**The data**
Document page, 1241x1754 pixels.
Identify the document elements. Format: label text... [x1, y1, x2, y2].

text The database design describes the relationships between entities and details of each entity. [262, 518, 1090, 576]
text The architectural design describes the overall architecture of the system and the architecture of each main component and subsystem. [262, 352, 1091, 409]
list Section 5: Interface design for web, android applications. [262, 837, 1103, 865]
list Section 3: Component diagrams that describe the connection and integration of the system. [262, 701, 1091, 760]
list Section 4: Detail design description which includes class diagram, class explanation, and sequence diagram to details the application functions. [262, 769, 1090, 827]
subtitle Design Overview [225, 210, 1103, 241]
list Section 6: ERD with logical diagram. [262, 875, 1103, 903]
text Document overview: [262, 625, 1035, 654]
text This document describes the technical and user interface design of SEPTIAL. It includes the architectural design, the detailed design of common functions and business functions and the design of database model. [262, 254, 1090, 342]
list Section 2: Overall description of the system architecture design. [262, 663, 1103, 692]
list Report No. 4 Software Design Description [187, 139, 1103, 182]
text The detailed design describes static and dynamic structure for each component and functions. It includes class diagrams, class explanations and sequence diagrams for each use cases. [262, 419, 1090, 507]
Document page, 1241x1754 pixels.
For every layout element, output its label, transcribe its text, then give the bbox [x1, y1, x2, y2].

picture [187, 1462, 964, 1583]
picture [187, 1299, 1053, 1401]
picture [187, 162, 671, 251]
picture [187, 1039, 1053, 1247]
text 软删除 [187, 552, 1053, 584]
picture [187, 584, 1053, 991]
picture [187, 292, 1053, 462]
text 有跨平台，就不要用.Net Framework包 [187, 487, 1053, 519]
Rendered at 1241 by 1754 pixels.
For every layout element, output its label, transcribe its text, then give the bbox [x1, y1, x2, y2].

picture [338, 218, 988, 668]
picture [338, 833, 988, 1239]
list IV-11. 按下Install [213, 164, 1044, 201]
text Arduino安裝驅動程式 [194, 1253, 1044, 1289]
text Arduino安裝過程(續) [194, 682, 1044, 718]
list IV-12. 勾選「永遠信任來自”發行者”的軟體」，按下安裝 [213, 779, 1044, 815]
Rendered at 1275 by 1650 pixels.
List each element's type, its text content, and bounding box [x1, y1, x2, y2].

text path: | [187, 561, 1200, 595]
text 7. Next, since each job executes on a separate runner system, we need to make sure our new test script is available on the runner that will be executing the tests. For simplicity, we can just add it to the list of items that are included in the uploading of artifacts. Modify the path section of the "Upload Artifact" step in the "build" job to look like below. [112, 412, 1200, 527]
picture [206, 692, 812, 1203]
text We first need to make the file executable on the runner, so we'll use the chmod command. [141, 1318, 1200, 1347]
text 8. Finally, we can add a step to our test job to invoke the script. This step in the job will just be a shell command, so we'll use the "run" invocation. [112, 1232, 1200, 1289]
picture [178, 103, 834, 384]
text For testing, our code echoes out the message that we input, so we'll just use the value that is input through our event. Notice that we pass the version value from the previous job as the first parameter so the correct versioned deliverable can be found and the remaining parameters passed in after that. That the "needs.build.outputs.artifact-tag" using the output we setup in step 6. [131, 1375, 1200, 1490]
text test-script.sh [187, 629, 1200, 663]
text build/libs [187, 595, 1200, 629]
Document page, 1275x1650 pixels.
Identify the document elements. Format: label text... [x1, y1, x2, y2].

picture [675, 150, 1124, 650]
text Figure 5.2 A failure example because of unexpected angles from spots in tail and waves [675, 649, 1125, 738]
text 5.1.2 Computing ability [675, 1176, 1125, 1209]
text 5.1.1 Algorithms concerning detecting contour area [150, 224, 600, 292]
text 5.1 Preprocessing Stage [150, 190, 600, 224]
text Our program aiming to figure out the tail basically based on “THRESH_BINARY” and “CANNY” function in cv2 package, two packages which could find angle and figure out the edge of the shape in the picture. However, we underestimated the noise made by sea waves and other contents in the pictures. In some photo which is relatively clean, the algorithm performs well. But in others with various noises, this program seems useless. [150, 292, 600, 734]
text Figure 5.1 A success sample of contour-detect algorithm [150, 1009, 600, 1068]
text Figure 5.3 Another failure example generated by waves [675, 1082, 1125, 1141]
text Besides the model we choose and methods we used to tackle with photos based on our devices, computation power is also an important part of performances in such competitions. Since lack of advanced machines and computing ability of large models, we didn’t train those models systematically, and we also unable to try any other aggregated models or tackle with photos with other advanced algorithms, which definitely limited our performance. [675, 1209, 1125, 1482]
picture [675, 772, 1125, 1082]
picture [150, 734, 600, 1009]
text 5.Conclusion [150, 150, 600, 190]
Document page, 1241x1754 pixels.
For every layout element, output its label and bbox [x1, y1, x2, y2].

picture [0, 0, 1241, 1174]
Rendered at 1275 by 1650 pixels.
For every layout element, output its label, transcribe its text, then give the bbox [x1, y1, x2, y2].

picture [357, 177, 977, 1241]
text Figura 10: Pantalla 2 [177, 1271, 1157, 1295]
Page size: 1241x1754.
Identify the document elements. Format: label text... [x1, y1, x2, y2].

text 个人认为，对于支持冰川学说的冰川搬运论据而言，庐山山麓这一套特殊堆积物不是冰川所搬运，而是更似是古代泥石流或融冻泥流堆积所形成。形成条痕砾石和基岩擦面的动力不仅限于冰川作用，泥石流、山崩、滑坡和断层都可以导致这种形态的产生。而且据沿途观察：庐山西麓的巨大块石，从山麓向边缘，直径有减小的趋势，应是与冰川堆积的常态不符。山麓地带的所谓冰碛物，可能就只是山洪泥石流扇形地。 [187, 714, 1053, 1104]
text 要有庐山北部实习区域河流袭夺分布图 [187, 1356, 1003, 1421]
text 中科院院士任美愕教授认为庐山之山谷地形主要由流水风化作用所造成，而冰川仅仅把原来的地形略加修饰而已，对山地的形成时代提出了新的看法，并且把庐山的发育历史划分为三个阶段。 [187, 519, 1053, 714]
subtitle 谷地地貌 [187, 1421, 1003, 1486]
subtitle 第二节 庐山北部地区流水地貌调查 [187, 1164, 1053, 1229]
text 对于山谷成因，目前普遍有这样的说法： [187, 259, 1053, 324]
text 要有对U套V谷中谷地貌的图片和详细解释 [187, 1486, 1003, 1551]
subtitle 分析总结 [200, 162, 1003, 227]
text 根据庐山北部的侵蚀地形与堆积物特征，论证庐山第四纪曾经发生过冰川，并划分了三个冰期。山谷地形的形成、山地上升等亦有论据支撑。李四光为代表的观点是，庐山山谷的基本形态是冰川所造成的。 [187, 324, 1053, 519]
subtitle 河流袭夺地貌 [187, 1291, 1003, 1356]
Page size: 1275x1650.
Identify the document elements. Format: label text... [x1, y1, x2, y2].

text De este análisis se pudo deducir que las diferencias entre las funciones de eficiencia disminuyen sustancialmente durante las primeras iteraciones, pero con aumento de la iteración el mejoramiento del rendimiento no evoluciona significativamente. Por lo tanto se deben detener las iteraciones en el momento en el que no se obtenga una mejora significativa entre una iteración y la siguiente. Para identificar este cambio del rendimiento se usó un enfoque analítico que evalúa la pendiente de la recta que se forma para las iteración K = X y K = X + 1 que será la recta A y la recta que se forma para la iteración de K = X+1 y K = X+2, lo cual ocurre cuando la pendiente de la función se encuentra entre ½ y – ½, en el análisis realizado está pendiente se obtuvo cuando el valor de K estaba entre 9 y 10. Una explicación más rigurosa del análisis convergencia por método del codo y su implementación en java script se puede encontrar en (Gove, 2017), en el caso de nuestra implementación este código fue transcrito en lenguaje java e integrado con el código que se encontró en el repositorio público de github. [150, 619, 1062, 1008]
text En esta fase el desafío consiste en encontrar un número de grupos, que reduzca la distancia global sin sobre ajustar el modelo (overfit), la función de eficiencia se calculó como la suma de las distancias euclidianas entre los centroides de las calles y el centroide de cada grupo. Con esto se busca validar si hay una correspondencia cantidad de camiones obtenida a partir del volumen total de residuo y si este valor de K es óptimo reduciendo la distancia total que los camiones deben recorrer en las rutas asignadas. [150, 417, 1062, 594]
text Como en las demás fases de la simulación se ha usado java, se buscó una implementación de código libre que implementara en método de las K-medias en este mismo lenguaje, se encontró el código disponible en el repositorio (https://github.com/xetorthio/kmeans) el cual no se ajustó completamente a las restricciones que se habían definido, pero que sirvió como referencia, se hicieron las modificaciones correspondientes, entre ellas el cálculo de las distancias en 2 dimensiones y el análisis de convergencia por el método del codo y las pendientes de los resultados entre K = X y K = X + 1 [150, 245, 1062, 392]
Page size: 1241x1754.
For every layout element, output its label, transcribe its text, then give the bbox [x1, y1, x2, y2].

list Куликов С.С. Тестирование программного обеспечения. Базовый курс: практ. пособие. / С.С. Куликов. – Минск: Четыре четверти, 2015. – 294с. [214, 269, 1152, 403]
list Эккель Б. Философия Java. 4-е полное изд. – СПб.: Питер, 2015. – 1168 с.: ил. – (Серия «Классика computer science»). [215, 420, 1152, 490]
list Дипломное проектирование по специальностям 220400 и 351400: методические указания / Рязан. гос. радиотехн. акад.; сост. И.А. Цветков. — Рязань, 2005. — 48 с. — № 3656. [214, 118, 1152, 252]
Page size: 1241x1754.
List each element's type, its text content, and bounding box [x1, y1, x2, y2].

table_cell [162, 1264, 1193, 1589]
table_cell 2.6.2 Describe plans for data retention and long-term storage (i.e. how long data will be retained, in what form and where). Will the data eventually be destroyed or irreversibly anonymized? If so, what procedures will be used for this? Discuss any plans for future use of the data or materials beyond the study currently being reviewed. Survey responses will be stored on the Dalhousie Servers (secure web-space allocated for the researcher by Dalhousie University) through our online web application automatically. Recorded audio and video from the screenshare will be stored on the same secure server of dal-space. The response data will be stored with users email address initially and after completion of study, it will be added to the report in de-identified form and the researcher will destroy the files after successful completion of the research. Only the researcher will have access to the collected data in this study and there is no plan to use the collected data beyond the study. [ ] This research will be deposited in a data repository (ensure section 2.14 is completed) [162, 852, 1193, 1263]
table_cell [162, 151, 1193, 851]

**Exercise brief**
Output must consist only of the listing's lines from the first through the line with "Rendered at 1241 by 1754 pixels.", reproduced word for word.

**Answer for the task**
Document page, 1241x1754 pixels.
Identify the document elements. Format: label text... [x1, y1, x2, y2].

text The database design describes the relationships between entities and details of each entity. [262, 518, 1090, 576]
text The architectural design describes the overall architecture of the system and the architecture of each main component and subsystem. [262, 352, 1091, 409]
list Section 5: Interface design for web, android applications. [262, 837, 1103, 865]
list Section 3: Component diagrams that describe the connection and integration of the system. [262, 701, 1091, 760]
list Section 4: Detail design description which includes class diagram, class explanation, and sequence diagram to details the application functions. [262, 769, 1090, 827]
subtitle Design Overview [225, 210, 1103, 241]
list Section 6: ERD with logical diagram. [262, 875, 1103, 903]
text Document overview: [262, 625, 1035, 654]
text This document describes the technical and user interface design of SEPTIAL. It includes the architectural design, the detailed design of common functions and business functions and the design of database model. [262, 254, 1090, 342]
list Section 2: Overall description of the system architecture design. [262, 663, 1103, 692]
list Report No. 4 Software Design Description [187, 139, 1103, 182]
text The detailed design describes static and dynamic structure for each component and functions. It includes class diagrams, class explanations and sequence diagrams for each use cases. [262, 419, 1090, 507]
Document page, 1241x1754 pixels.
For every layout element, output its label, transcribe its text, then give the bbox [x1, y1, x2, y2].

picture [187, 1462, 964, 1583]
picture [187, 1299, 1053, 1401]
picture [187, 162, 671, 251]
picture [187, 1039, 1053, 1247]
text 软删除 [187, 552, 1053, 584]
picture [187, 584, 1053, 991]
picture [187, 292, 1053, 462]
text 有跨平台，就不要用.Net Framework包 [187, 487, 1053, 519]
Rendered at 1241 by 1754 pixels.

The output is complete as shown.